▸ **Extracted text**

○ ○ ○ ○ ○ ○ ○

Mr. Stephen J. McDaniel has been a director of the Company since July 2006. Mr. McDaniel is currently Chairman of the Board of Directors of Midstates Petroleum Company, a position he has held since March 2011. Prior to that time, he served as Midstates Petroleum’s President and Chief Executive Officer from August 2008 until March 2011, and he was its President and Treasurer for several years before that. Mr. McDaniel also spent seven years with Merrill Lynch in the oil and gas investment banking group in Houston, Texas, holding the position of Managing Director when he left the banking industry in 2004. He began his investment banking career with Gordon Capital Corporation and Midland Walwyn Capital, Inc., both Canadian firms. Mr. McDaniel started his career with Conoco, Inc. in 1983 in various engineering, operations and business development positions in domestic and international operations. Because of his extensive oil and gas, energy investment banking and engineering experience, including his financial and management expertise, the Company believes Mr. McDaniel is a valuable member of the Board.

Mr. Roger A. Brown has been a director of the Company since October 2007. Prior to his retirement in 2007, Mr. Brown was Vice President-Strategic Initiatives for Smith International, Inc. from 2005 to 2007 and President of Smith Technologies, a division of Smith International, Inc., from 1998 to 2005. Before starting his thirty year career in oilfield services, Mr. Brown was a practicing attorney for eight years. He holds a Bachelor of Science, Economics, History and Political Science and a Juris Doctorate all from the University of Oklahoma. Mr. Brown currently serves on the board of directors of McDermott International, Inc., where he is a member of its Compensation Committee and the Chairman of its Governance Committee, and on the board of directors of Boart Longyear, where he is a member of its Remuneration and Nomination Committee and its Environmental, Health & Safety Committee. The Company values Mr. Brown’s directorship because of his legal background and his public company board and oil and gas services company executive experience.

○ ○ ○ ○ ○ ○ ○

▸ **Records shown**
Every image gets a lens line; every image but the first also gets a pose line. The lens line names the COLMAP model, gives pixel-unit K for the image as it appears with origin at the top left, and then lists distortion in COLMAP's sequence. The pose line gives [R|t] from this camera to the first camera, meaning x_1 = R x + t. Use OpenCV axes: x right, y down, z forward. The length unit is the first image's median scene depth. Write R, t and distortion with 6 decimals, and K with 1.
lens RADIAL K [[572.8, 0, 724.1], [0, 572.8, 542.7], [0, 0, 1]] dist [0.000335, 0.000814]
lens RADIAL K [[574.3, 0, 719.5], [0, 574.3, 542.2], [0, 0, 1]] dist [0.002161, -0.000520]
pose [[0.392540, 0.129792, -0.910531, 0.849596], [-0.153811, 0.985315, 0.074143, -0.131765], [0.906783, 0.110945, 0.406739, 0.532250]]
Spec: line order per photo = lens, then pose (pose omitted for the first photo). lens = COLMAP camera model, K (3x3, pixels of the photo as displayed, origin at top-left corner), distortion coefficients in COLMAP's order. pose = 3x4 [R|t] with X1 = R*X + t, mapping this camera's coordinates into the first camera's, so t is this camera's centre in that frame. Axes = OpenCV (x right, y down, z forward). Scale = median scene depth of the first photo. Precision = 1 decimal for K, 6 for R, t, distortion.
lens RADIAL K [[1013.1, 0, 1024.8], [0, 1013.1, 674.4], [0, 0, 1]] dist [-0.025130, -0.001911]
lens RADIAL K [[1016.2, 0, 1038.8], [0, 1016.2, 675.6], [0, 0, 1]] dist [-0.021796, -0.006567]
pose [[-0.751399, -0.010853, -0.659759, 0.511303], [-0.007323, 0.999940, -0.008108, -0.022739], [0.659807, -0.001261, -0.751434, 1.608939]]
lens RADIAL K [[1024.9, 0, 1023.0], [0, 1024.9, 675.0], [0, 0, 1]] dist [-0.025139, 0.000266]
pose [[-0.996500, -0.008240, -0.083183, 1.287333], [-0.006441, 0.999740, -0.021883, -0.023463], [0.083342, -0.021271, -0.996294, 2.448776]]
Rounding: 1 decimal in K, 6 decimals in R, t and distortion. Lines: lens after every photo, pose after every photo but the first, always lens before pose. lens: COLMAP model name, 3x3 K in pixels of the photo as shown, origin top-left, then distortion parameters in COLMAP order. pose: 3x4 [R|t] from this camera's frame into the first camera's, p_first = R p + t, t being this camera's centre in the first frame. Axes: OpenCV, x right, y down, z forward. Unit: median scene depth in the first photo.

○ ○ ○ ○ ○ ○ ○

▸ **Tasks**
[A] In the director biographies, with what company and in what year did Mr. McDaniel start his career?
[B] Extend the director biographies, picking up after their final sentence.
The listing plays no part in what is asked here.

▸ **Answers provided**
[A] With Conoco, Inc. in 1983.

[B]
Mr. Marshall D. Smith has been Senior Vice President since January 2011 and Chief Financial Officer since July 2005. Mr. Smith has over 30 years of progressive experience in a multitude of disciplines within the energy industry including operations, strategic planning, corporate finance and business development. Early in his career, Mr. Smith was a practicing Petroleum Engineer for both major and independent oil companies and later focused his career on mergers, acquisitions and corporate finance advisory assignments in the energy sector. From 2001 to 2002, Mr. Smith served as the Chief Financial Officer at Gulf Liquids, Inc. Mr. Smith was the Vice President of Business Development at J.M. Huber Energy from 2002 to 2004. From 2004 until joining the Company in July 2005, Mr. Smith served as the Vice President of Upstream Business Development at Constellation Energy.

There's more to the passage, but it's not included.